Nous avons décidé, comme ça, d’aller dans une famille loin de la ville pour faire un reportage sur la fête des Morts. Tant qu’à être au Cambodge, vivons comme les Cambodgiens. Immergeons-nous. On nous avait aussi dit que là-bas, il n’y avait pas d’inondations. Pas tout à fait. Là-bas, on n’avait juste pas d’eau jusqu’aux genoux. Et encore…

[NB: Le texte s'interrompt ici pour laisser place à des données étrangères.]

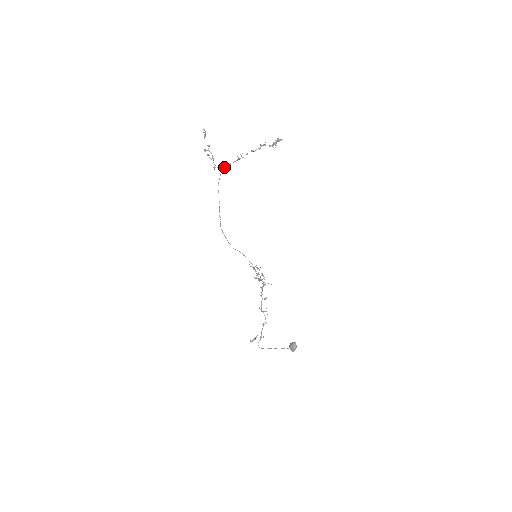
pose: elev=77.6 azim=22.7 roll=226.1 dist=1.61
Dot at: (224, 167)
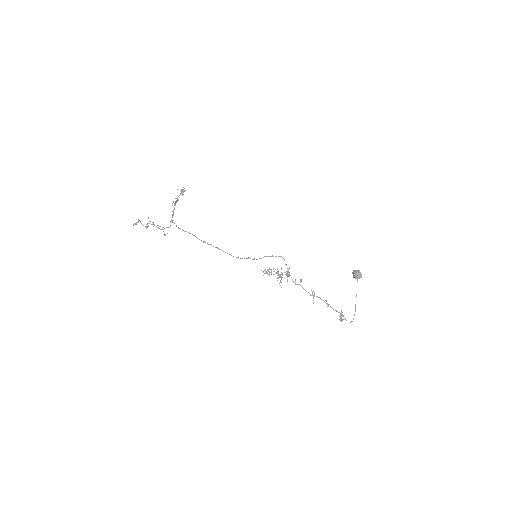
Dot at: (171, 221)
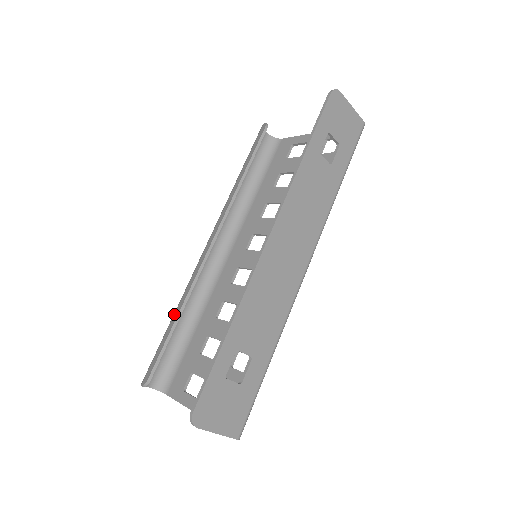
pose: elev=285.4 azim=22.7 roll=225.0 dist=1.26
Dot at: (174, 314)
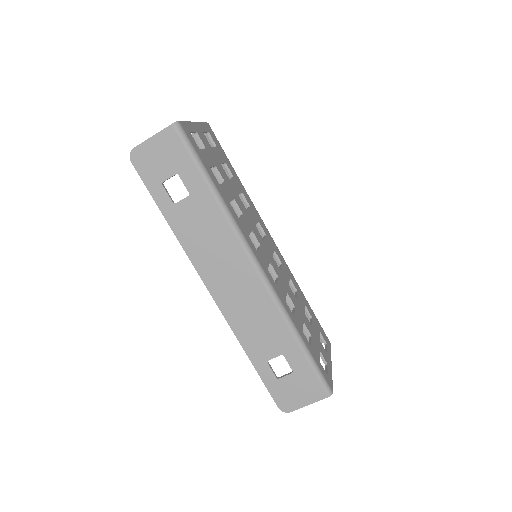
Dot at: occluded
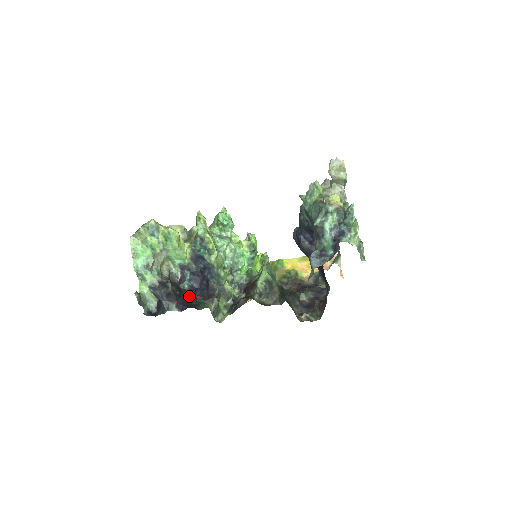
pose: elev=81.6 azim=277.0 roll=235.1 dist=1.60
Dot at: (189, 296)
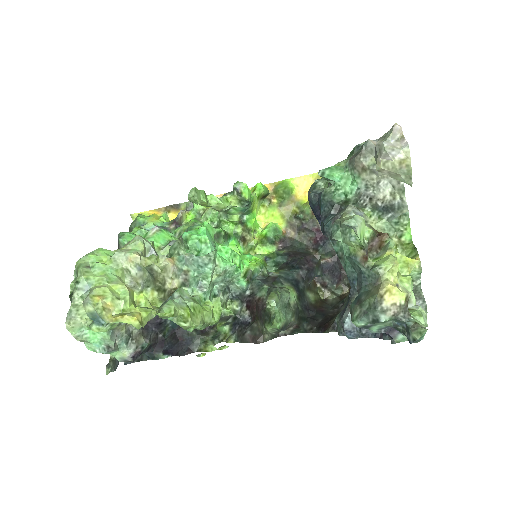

Nous avons vécu au rythme des dernières journées du Pchum Ben, cette fameuse fête des Morts cambodgienne qui dure 15 jours. Nous allions, marchant lentement dans l’eau souillée qui menait au temple en tentant de ne pas tomber sur les cailloux que nous devinions sous nos pieds, au temple qui crachait continuellement musique et prières dès 4 h du matin. Tenter de comprendre et d’analyser ce qui se déroulait devant nous s’avéra beaucoup plus difficile que nous l’imaginions. Je ne sais pas si c’était les chants incessants et hypnotiques des moines, les couleurs, la chaleur, la langue ou la fatigue qui nous empêcha de bien cerner ce qui était pour nous un incontournable du Cambodge. Ou peut-être aurions-nous dû aller à l’hôtel avec de l’eau courante et de l’électricité assez stable pour visionner nos rushes le soir, question de nous distancer un peu. Nous nagions en eaux troubles sans savoir où le courant allait nous porter. Je ne sais pas encore très bien où il nous a amenés d’ailleurs…
Je crois que notre film de cette semaine est à l’image de ce que nous avons vécu : une expérience lente, vaporeuse, avec beaucoup de questions latentes. Mais aussi avec beaucoup de sérénité. On peut dire que l’expérience fût beaucoup plus humaine que cinématographique. Je crois que c’est aussi un peu ça, la Course. De toute façon, des fois, il faut savoir plonger, au risque de prendre un bouillon.
Octobre 1961, Cambodge
Écrit par : Joannie dans Joannie, La course Évasion autour du monde le Lundi 10 octobre 2011
Petite balade dans le temps pour cette épopée cambodgienne de quelques jours. Après une arrivée mouvementée due aux inondations qui envahissaient même le centre-ville de Siem Reap, j’ai compris que la petite maison blanche du Saguenay ensevellie lors du déluge de 1996 avait de la solide compétition… Disons que notre chambre dans un hôtel 5 étoiles tout près des gens qui pataugeaient dans l’eau me rendait plus ou moins à l’aise… Sans oublier que le gérant du dit hôtel trouvait vraiment que notre idée de film était boiteuse (disons qu’au lieu de me faire douter, ça m’a plutôt rassurée qu’il s’agissait bel et bien d’une excellente idée.. c’est fou parfois). Vivement le départ vers ce qui fut l’antre de notre bonheur rétro pour quelques jours de tournage!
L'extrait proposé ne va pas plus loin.